Edoardo Amaldi (1908-1989).

Production of the Automated Transfer Vehicles is gearing up. After the flawless flight of the first ATV, Jules Verne, the second, Johannes Kepler, is being completed for launch later this year. Now the third ATV has been named after the Italian physicist and space pioneer Edoardo Amaldi.

Europe's ATV space freighter proved its maturity in 2008, when Jules Verne completed a demonstration flight to the International Space Station (ISS), docked with 4.5 tonnes of food, water, fuel, supplies and equipment, served as a propulsion module for six months and finally undocked and entered Earth's atmosphere over the southern Pacific.

The ATV spacecraft are key to the Station's logistics and operations. They are an excellent demonstration of Europe's capability in creating space infrastructure for human spaceflight and exploration. The first ATV was named after the visionary French science-fiction writer Jules Verne, and the second honoured German mathematician and astronomer Johannes Kepler.

"Italy is a key European country in our participation in the ISS partnership. By naming ATV-3 after Edoardo Amaldi, we celebrate a great Italian, but also a committed European who understood the importance of pooling resources and minds together to achieve important results," said Simonetta Di Pippo, ESA Director for Human Spaceflight on the occasion of a press conference held in the presence of Sottosegretario Giuseppe Pizza, Ministry of Education, University and Research and Enrico Saggese, President of Italy's ASI space agency at the Italian Ministry in Rome.

"We are paying tribute to a visionary mind, to a great scientist but also to an idea of cooperation that is embodied in the ISS partnership. The ATV is the first recurring production of an exploration spacecraft and places Europe a step closer to our partners.

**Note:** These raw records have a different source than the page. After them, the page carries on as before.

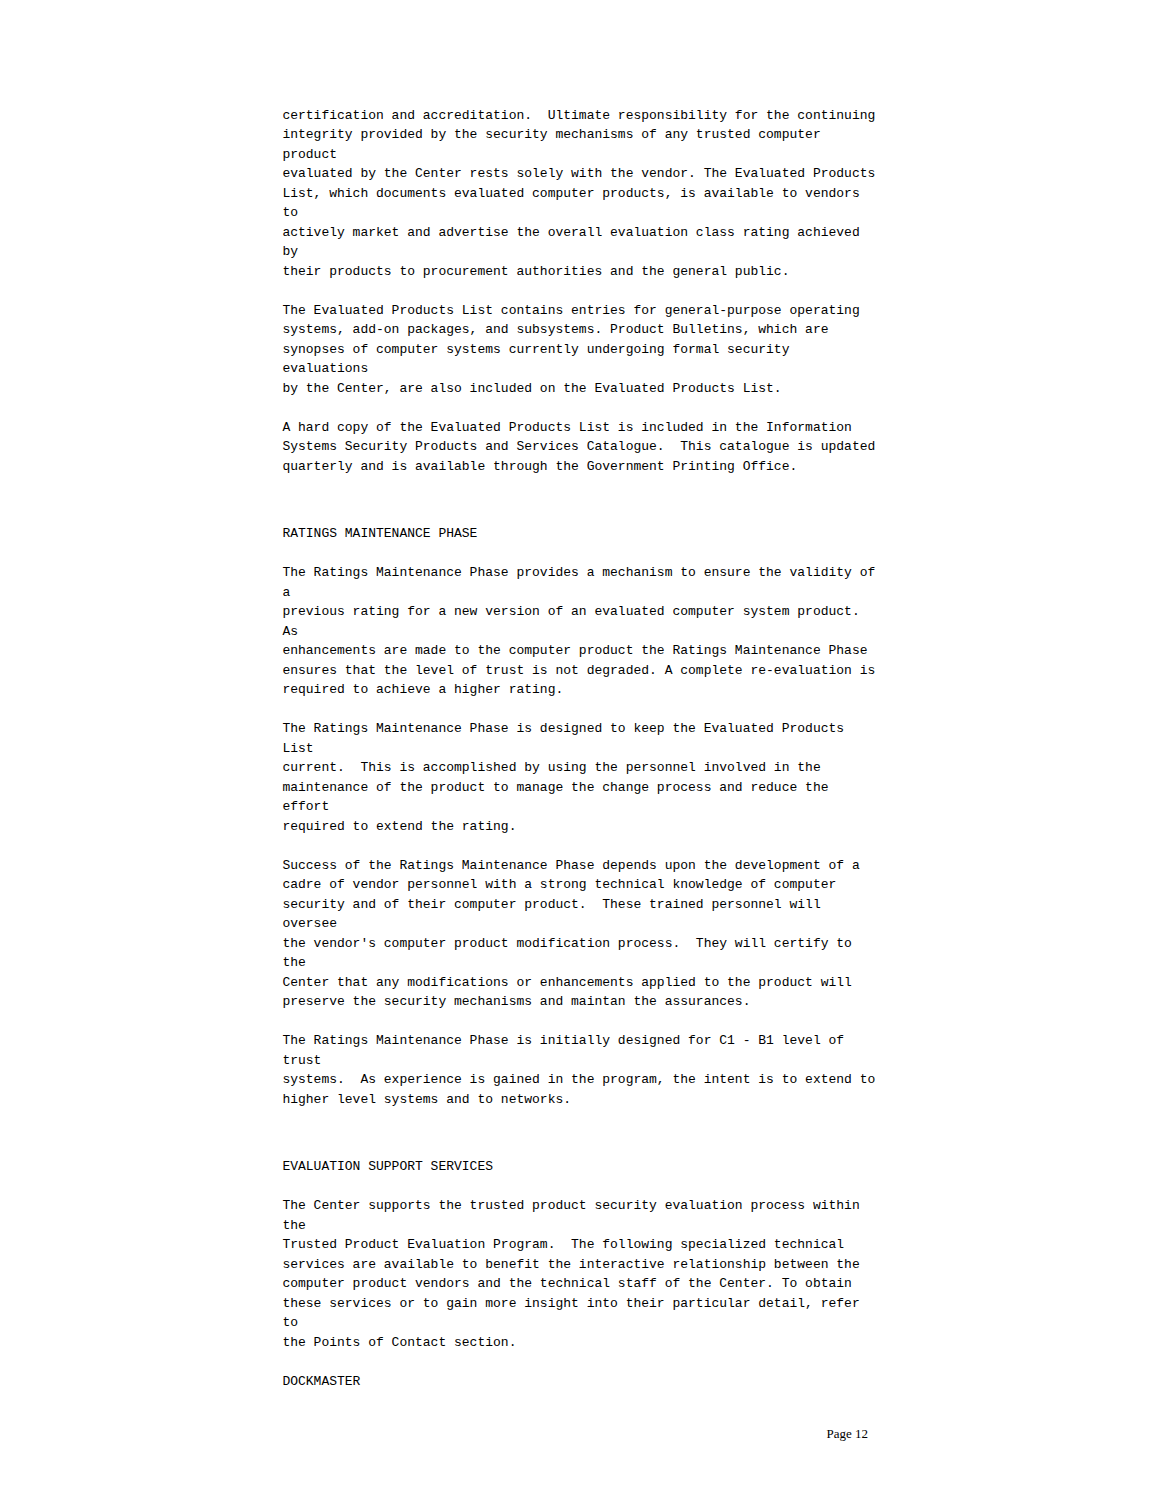certification and accreditation. Ultimate responsibility for the continuing integrity provided by the security mechanisms of any trusted computer product evaluated by the Center rests solely with the vendor. The Evaluated Products List, which documents evaluated computer products, is available to vendors to actively market and advertise the overall evaluation class rating achieved by their products to procurement authorities and the general public.
The Evaluated Products List contains entries for general-purpose operating systems, add-on packages, and subsystems. Product Bulletins, which are synopses of computer systems currently undergoing formal security evaluations by the Center, are also included on the Evaluated Products List.
A hard copy of the Evaluated Products List is included in the Information Systems Security Products and Services Catalogue. This catalogue is updated quarterly and is available through the Government Printing Office.
RATINGS MAINTENANCE PHASE
The Ratings Maintenance Phase provides a mechanism to ensure the validity of a previous rating for a new version of an evaluated computer system product. As enhancements are made to the computer product the Ratings Maintenance Phase ensures that the level of trust is not degraded. A complete re-evaluation is required to achieve a higher rating.
The Ratings Maintenance Phase is designed to keep the Evaluated Products List current. This is accomplished by using the personnel involved in the maintenance of the product to manage the change process and reduce the effort required to extend the rating.
Success of the Ratings Maintenance Phase depends upon the development of a cadre of vendor personnel with a strong technical knowledge of computer security and of their computer product. These trained personnel will oversee the vendor's computer product modification process. They will certify to the Center that any modifications or enhancements applied to the product will preserve the security mechanisms and maintan the assurances.
The Ratings Maintenance Phase is initially designed for C1 - B1 level of trust systems. As experience is gained in the program, the intent is to extend to higher level systems and to networks.
EVALUATION SUPPORT SERVICES
The Center supports the trusted product security evaluation process within the Trusted Product Evaluation Program. The following specialized technical services are available to benefit the interactive relationship between the computer product vendors and the technical staff of the Center. To obtain these services or to gain more insight into their particular detail, refer to the Points of Contact section.
DOCKMASTER
Page 12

"I am glad that Italy is taking so much pride in their participation in the ISS, which is a recognition of their human and industrial capabilities."

Father of Italian space research
"Amaldi was one of the few that in the post-war years prompted into action starting a process leading to the founding of ESRO, and in following of ESA. It is widely acknowledged that since the 1950s the inception of the visionary concept aiming to a unified European capability to explore outer space is largely due to a bunch of prominent European scientists, and Edoardo Amaldi was a leading name among them."

Edoardo Amaldi was a leading figure in Italian science in the 20th century, particularly in fundamental experimental physics. In Rome, in the 1930s, Amaldi was a member of a group of young scientists who, led by Enrico Fermi, made the famous discovery of slow neutrons which later made possible the nuclear reactor. He contributed to nuclear physics in the 1930s and 1940s and to cosmic rays and particle physics afterwards. He became a pioneer in the search for gravitational waves in the 1970s.

ATV: full speed ahead
Approximately every 17 months, ATV carries 6.6 tonnes of cargo to the ISS 400 km above Earth.

Its new technologies can be adapted in the future for developing new spacecraft, such as the Advanced Reentry Vehicle. The pressurised part of the ATV would be replaced by a reentry capsule able to return cargo and valuable experiments to Earth.

ATV capabilities could also be used later to develop spacecraft for astronauts transportation, complex space infrastructures or robotic sample-return missions.